■ **Supplied passage**:
○ ○ ○ ○ ○

A majoritarian electoral system is an electoral system where the candidate with the most votes takes the seat using the winner-takes-all principle and in this way provides majoritarian representation. However, there are many electoral systems considered majoritarian based on different definitions, including types of at-large majoritarian representation such as block voting or party block voting (general ticket), but district-based majoritarian systems such as first-past-the-post voting (FPTP/SMP). Where two candidates are in the running, the one with the most votes will have a majority, but where there are three or more candidates, it often happens that no candidate takes a majority of the votes (see Plurality (voting)).

Majoritarian representation is applied here to mean district contests, not overall representation. It does not mean the party with the most votes will receive a majority of seats, but under First past the post the party with the most votes does usually take a majority of the seats. Common arguments for or against such systems usually take this into account. One example of a non-plurality (true-majoritarian) winner-takes-all system is Instant-runoff voting. Many consider majoritarian systems to be undemocratic due to their disproportional results, as opposed to systems of proportional representation or justified representation, which aim to provide equal power to votes.

Definition and types 
A common, loose definition of modern majoritarian systems is that such electoral systems which aims to provide the winning party (the party with a majority of plurality of votes) with enough seats to have a governing majority in an assembly, or at least one which generally favours strong parties disproportionally (as opposed to proportional representation, which generally aims to provide equal representation for every vote). This definition is more often used in non-scientific discussions about electoral systems.The stricter definition of majoritarian representation is the winners of the election according to the voting system get (may force) all seats up for election in their district, denying representation to all minorities. By definition all single-winner voting systems provide majoritarian representation (but not all use a plurality/majority rule). For multi-winner elections, like electing an assembly of representatives, either the whole assembly can be elected with the whole electorate constituting a single electoral district (at-large majoritarian representation) or the electorate can be divided into majoritarian districts, most often single-member districts (SMDs). Today, the term majoritarian representation on its own refers to systems where the majoritarian principle used in local districts, as these are widely used worldwide.

Majoritarian representation  does not mean the party with a plurality or majority always receive a majority of seats, as this is not guaranteed (see Hung parliament) and sometimes the party receiving the most votes get fewer seats than the party with the second most votes (see electoral inversion/majority reversal). This is because modern majoritarian systems use districts, but also because most majoritarian systems focus on individual candidates, instead of political parties. For the systems under which the (relative or absolute) majority wins the election see plurality or majority rule.

The principle of majoritarian democracy does not necessarily imply that a majoritarian electoral system needs to be used, in fact, using proportional systems to elect legislature usually better serve this principle as such aims to ensures that the legislature accurately reflects the whole population, not just the winners of the election and the majority rule is then used within the legislature. The most widely accepted modern views of representative democracy no longer consider majoritarian-at-large representation to be democratic. For this reason, nowadays majoritarian representation is most often used in single-winner districts, which allows nationwide minorities to gain representation if they make up a plurality or majority in at least one district, but some also consider this anti-democratic because of the possibility of an electoral inversion (like in the case of some US presidential elections: 2000, 2016).

○ ○ ○ ○ ○

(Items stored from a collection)
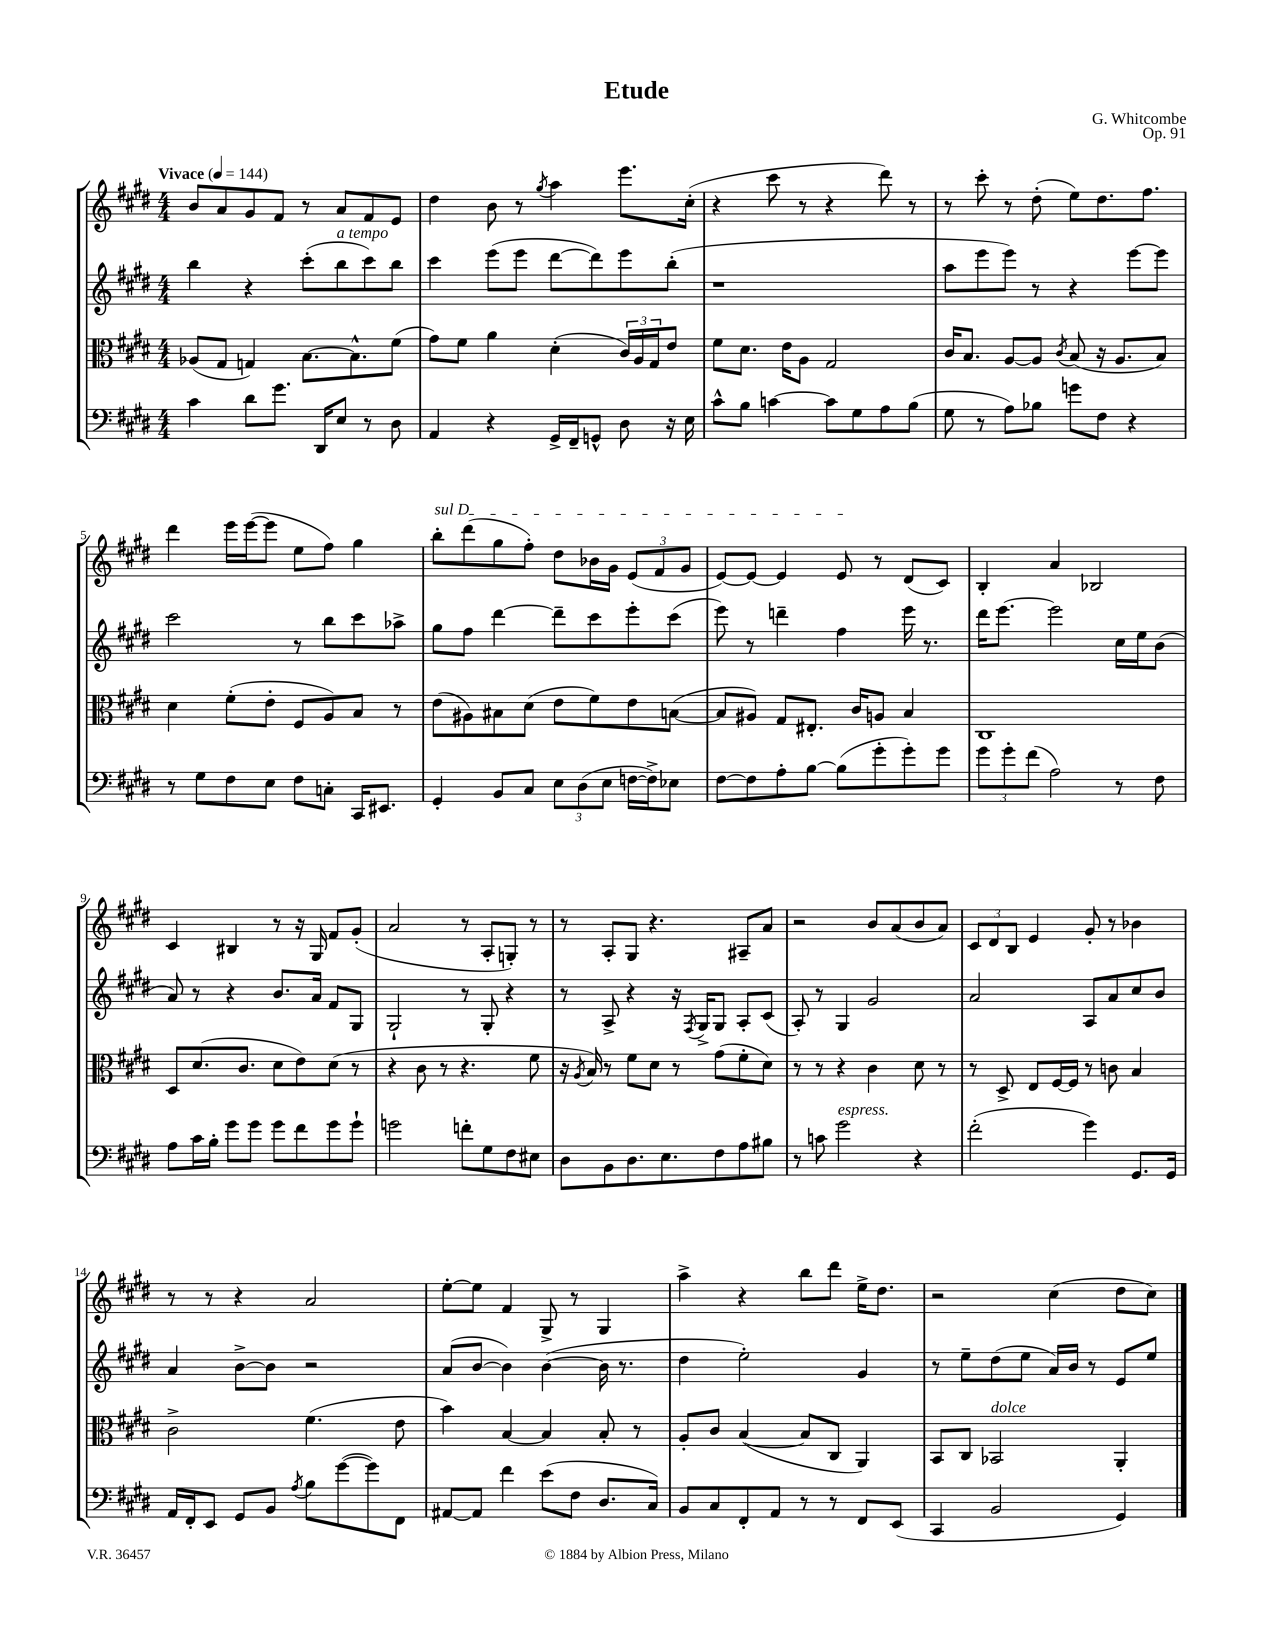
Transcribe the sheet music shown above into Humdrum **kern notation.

**kern	**kern	**kern	**kern
*staff4	*staff3	*staff2	*staff1
*clefF4	*clefC3	*clefG2	*clefG2
*k[f#c#g#d#]	*k[f#c#g#d#]	*k[f#c#g#d#]	*k[f#c#g#d#]
*M4/4	*M4/4	*M4/4	*M4/4
*MM144	*MM144	*MM144	*MM144
4c#	(8A-	4bb	8b
.	8G#	.	8a
8d#	4G)	4r	8g#
8.g#	.	.	8f#
.	[8.B	(8ccc#'	8r
16DD#	.	.	.
8E	.	8bb	8a
.	8.B^^]	.	.
8r	.	8ccc#)	8f#
8D#	(8f#	8bb	8e
=	=	=	=
4AA	8g#)	4ccc#	4dd#
.	8f#	.	.
4r	4a	(8eee	8b
.	.	8eee	8r
.	.	.	8qgg#
16GG#^	(4d#'	[8ddd#	4aa
16FF#~	.	.	.
8GG^^	.	8ddd#])	.
8D#	24c#)	8eee	8.eee
.	24A	.	.
.	24G#	.	.
16r	8e	(8bb'	.
16E	.	.	(16cc#'
=	=	=	=
8c#^^	8f#	1r	4r
8B	8.d#	.	.
[4c	.	.	8ccc#
.	16e	.	.
.	8A	.	8r
8c]	2G#	.	4r
8G#	.	.	.
8A	.	.	8ddd#)
(8B	.	.	8r
=	=	=	=
8G#	16c#	8aa	8r
.	8.B	.	.
8r	.	8eee	8ccc#'
8A)	[8A	8eee)	8r
8B-	8A]	8r	(8dd#'
.	8qc#	.	.
8g	(8B	4r	8ee)
8F#	16r	.	8.dd#
.	8.A	.	.
4r	.	[8eee	.
.	.	.	8.ff#
.	8B)	8eee]	.
=	=	=	=
8r	4d#	2ccc#	4ddd#
8G#	.	.	.
8F#	(8f#'	.	16eee
.	.	.	([16eee
8E	8e'	.	8eee]
8F#	8F#	8r	8ee
8C'	8A)	8bb	8ff#)
16CC#	8B	8ccc#	4gg#
8.EE#	.	.	.
.	8r	8aa-^	.
=	=	=	=
4GG#'	(8e	8gg#	8bb'
.	8A#)	8ff#	(8ddd#
8BB	8B#	[4ddd#	8gg#
8C#	(8d#	.	8ff#')
12E	8e	8ddd#~]	8dd#
(12D#	.	.	.
.	8f#)	8ccc#	16b-
12E	.	.	.
.	.	.	16g#
[16F	8e	8eee'	(12e
16F^])	.	.	.
.	.	.	12f#
8E-	([8B	(8ccc#	.
.	.	.	12g#
=	=	=	=
[8F#	8B]	8eee)	[8e)
8F#]	8A#)	8r	8e_
8A'	8G#	4ddd~	4e]
[8B	8.E#'	.	.
(8B]	.	4ff#	8e
.	16c#	.	.
8g#'	8A	.	8r
8g#')	4B	16eee	(8d#
.	.	8.r	.
8g#	.	.	8c#)
=	=	=	=
12g#	1C#	16ddd#	4B'
.	.	[8.eee	.
12g#'	.	.	.
(12f#	.	.	.
2A)	.	2eee]	4a
.	.	.	2B-
8r	.	16cc#	.
.	.	16ee	.
8F#	.	(8b	.
=	=	=	=
8A	8D#	8a)	4c#
16c#	(8.d#	8r	.
16B'	.	.	.
8g#	.	4r	4B#
.	8.c#	.	.
8g#	.	.	.
8g#	8d#	8.b	8r
8f#	8e)	.	16r
.	.	16a	16G#
8g#	(8d#	8f#	8f#
8g#`	8r	8G#	(8g#'
=	=	=	=
2g	4r	2G#`	2a
.	8c#	.	.
.	8r	.	.
8f'	4.r	8r	8r
8G#	.	8G#'	8A'
8F#	.	4r	8G')
8E#	8f#	.	8r
=	=	=	=
8D#	16r	8r	8r
.	8qA	.	.
.	16B)	.	.
8BB	8r	8A^	8A'
8.D#	8f#	4r	8G#
.	8d#	.	4.r
8.E	.	.	.
.	8r	16r	.
.	.	8qF#	.
.	.	16G#^	.
8F#	(8g#	8G#	.
8A	8f#'	8A'	8A#~
8B#	8d#)	(8c#	8a
=	=	=	=
8r	8r	8A')	2r
8c	8r	8r	.
2g#	4r	4G#	.
.	4c#	2g#	8b
.	.	.	(8a
4r	8d#	.	8b
.	8r	.	8a)
=	=	=	=
(2f#'	8r	2a	12c#
.	.	.	12d#
.	8D#^	.	.
.	.	.	12B
.	8E	.	4e
.	[16F#	.	.
.	16F#]	.	.
4g#)	8r	8A	8g#'
.	8c	8a	8r
8.GG#	4B	8cc#	4b-
.	.	8b	.
16GG#	.	.	.
=	=	=	=
16AA	2c#^	4a	8r
16FF#'	.	.	.
8EE	.	.	8r
8GG#	.	[8b^	4r
8BB	.	8b]	.
8qA	.	.	.
8B	(4.f#	2r	2a
([8g#	.	.	.
8g#])	.	.	.
8FF#	8e	.	.
=	=	=	=
[8AA#	4b)	(8a	[8ee'
8AA#]	.	[8b	8ee]
4f#	[4B	4b])	4f#
(8e	4B]	([4b	8G#^
8F#	.	.	8r
8.D#	8B'	16b]	4G#
.	.	8.r	.
.	8r	.	.
16C#)	.	.	.
=	=	=	=
8BB	8A'	4dd#	4aa^
8C#	8c#	.	.
8FF#'	([4B	2ee')	4r
8AA	.	.	.
8r	8B]	.	8bb
8r	8C#	.	8ddd#
8FF#	4AA)	4g#	16ee^
.	.	.	8.dd#
(8EE	.	.	.
=	=	=	=
4CC#	8BB	8r	2r
.	8C#	8ee~	.
2BB	2BB-	(8dd#	.
.	.	8ee	.
.	.	16a)	(4cc#
.	.	16b	.
.	.	8r	.
4GG#)	4AA'	8e	8dd#
.	.	8ee	8cc#)
==	==	==	==
*-	*-	*-	*-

○ ○ ○ ○ ○

■ **What you will do**:
1) In the passage on majoritarian electoral systems, what is given as one example of a non-plurality (true-majoritarian) winner-takes-all system?
2) Print, word for word, the part of the passage on majoritarian electoral systems that begins at the words "A majoritarian electoral system is" and stops after "(see Plurality (voting)).".

■ **Answers to the exercises**:
1) Instant-runoff voting.

2)
A majoritarian electoral system is an electoral system where the candidate with the most votes takes the seat using the winner-takes-all principle and in this way provides majoritarian representation. However, there are many electoral systems considered majoritarian based on different definitions, including types of at-large majoritarian representation such as block voting or party block voting (general ticket), but district-based majoritarian systems such as first-past-the-post voting (FPTP/SMP). Where two candidates are in the running, the one with the most votes will have a majority, but where there are three or more candidates, it often happens that no candidate takes a majority of the votes (see Plurality (voting)).